Il parroco offre l’oratorio per il mese del Ramadan 

Polemiche in paese per lo spazio trasformato in moschea. Il sacerdote: "E' giusto aprire le porte a tutti"

GAZZUOLO. L'invocazione “Allah akbar” (in arabo Dio è il più grande) è risuonata anche all'oratorio parrocchiale di Gazzuolo che il parroco don Marco Tizzi ha concesso per il mese del Ramadan. Lo stesso salone della festa un tempo era il cinema dei ragazzi e fulcro principale di ogni attività pubblica organizzata dalla parrocchia come grest, recite, catechismo e feste della mamma.

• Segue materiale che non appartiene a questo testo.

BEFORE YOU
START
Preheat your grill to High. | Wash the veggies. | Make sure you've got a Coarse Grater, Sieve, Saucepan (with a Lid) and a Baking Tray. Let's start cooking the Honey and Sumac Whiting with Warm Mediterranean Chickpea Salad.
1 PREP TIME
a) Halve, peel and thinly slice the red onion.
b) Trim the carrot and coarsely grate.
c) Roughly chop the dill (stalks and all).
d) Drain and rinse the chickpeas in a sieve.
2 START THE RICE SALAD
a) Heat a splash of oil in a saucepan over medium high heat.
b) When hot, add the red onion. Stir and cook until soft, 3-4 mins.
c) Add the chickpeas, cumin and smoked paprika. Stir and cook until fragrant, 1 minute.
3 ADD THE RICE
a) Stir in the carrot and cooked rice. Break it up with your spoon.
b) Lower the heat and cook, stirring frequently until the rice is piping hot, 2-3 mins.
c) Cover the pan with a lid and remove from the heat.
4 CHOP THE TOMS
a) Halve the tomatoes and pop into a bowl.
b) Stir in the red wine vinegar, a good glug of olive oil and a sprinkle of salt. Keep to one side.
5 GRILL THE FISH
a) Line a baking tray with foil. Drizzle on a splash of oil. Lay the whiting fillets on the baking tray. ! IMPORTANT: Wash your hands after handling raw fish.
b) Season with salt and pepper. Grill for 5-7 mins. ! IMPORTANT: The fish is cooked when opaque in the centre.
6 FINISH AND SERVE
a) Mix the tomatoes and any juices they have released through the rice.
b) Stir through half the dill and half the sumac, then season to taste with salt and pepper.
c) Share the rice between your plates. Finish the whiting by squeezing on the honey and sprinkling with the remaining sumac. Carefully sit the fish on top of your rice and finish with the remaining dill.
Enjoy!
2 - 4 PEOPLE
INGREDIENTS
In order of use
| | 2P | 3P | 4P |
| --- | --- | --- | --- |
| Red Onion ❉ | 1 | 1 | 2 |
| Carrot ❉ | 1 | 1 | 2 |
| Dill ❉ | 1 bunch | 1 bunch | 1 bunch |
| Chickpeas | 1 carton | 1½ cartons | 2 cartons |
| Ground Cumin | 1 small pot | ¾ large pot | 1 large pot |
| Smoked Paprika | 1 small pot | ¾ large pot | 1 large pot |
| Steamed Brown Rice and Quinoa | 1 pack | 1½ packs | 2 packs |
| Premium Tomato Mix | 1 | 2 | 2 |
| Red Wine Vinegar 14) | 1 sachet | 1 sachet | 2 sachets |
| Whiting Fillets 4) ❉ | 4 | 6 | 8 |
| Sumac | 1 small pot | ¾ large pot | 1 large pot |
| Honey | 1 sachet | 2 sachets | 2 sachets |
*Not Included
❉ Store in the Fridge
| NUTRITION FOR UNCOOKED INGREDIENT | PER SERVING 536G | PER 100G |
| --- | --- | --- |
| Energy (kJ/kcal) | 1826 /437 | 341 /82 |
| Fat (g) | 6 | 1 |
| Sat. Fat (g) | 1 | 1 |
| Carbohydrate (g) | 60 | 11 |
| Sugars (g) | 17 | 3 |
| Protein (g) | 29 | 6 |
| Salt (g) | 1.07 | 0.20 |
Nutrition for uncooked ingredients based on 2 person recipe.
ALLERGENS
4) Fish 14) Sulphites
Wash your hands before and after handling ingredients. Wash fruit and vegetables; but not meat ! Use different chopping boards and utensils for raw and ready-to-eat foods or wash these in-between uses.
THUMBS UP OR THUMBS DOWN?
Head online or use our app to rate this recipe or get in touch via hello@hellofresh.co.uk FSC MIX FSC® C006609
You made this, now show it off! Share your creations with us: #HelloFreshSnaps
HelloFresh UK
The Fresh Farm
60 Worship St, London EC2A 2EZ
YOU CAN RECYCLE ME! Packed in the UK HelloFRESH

Reazioni di protesta sui social: «Ieri sera passando davanti all'oratorio ho ricordato la mia infanzia e la mia adolescenza e proprio nel "salone", noi ragazzi di tanti anni fa abbiamo vissuto grest, commedie, recite, e la domenica pomeriggio la proiezione del cinema. Ricordo le nostre suore che staccavano il biglietto e ci facevano entrare con mille raccomandazioni. Ieri sera ho visto le luci accese, ma al posto di noi ragazzi, di Don Ivan, di Suor Rosa e di Suor Cecilia, ho visto degli islamici che, riposto il Cristo in un cassetto, hanno pregato Allah!”». «Tristezza, rabbia, sconcerto, inaudito e insopportabile» questi i commenti più diffusi che riportiamo.

Don Marco Tizzi ha così commentato: «Se Papa Francesco è stato accolto per una preghiera in una grande moschea, penso che offrire una stanza ad un gruppo di musulmani per pregare alla sera in occasione del Ramadan, non sia proprio una scelta scandalosa».